Un curato parco ottocentesco, incastonato in un paesaggio agrario modellatosi nei secoli, abbraccia un’importante dimora storica affrescata da Tiepolo. Alberi secolari e discrete fioriture punteggiano il giardino, interessante testimonianza in Veneto del gusto paesaggistico inglese.

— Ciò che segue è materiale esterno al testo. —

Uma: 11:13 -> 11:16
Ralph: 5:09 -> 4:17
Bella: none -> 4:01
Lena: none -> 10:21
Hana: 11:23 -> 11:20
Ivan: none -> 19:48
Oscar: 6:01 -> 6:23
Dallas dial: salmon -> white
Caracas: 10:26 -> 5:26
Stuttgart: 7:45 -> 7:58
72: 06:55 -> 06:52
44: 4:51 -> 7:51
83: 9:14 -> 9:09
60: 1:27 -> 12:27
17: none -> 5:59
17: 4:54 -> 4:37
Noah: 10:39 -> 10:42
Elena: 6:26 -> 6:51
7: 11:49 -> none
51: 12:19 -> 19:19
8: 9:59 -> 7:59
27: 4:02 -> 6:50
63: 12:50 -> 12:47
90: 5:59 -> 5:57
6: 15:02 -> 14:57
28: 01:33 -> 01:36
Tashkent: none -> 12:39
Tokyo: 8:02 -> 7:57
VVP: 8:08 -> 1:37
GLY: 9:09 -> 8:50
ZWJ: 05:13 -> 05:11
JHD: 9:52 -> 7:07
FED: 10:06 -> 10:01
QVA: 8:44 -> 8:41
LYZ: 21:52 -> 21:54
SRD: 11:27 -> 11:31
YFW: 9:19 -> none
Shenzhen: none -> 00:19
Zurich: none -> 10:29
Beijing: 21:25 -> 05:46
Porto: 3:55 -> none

Il parco e la villa, con i suoi annessi e le prospettive alberate che si prolungano nella campagna, sono espressione emblematica dei processi di trasformazione che caratterizzano il paesaggio veneto a partire dalla metà del Quattrocento. Nel 1436 il conte Antonio Nicolò dei Loschi, appartenente ad una nobile famiglia di Vicenza, acquisì una tenuta alle porte della città dando avvio alla bonifica dei terreni e allo sviluppo di una florida azienda agraria. Il complesso, pur accresciuto nel numero e nell’importanza degli edifici, mantenne un aspetto essenzialmente rustico sino al pieno Seicento, come documenta una pianta del 1636. All’inizio del Settecento l’ascrizione dei Loschi al patriziato della Serenissima determinò una profonda trasformazione della villa, che assunse una veste monumentale su disegno dell’architetto Francesco Muttoni: accantonata una prima proposta progettuale, la facciata dell’edificio ricevette le forme di un ampio palazzo urbano, mentre la decorazione del salone centrale fu affidata a Gianbattista Tiepolo. Non trovò seguito, invece, il progetto muttoniano relativo al giardino che prevedeva, tra l’altro, un ampio giardino formale, un frutteto e grandi peschiere. Vi fu realizzato, dopo il 1736, un più modesto intervento dell’architetto Giuseppe Marchi, che sopravvisse sino alla metà dell’Ottocento quando, in un quadro di mutata sensibilità estetica, i proprietari decisero di adeguare l’assetto del parco al nuovo gusto romantico di matrice inglese. L’architetto Antonio Caregaro Negrin, cui erano legati da comuni sentimenti patriottici, eseguì i lavori di trasformazione del parco sulla base di un progetto –realizzato solo in parte- dell’architetto milanese Giuseppe Balzaretti: l’assialità e la simmetria originarie hanno lasciato il posto al sinuoso snodarsi dei vialetti, alle radure a prato, a boschetti e gruppi arborei che regalano, nel susseguirsi delle stagioni, un’armonica palette di colori. Dopo essere passato nella seconda metà dell’Ottocento alla famiglia Zileri per via ereditaria, in tempi più recenti il complesso è stato oggetto di attenti interventi di restauro.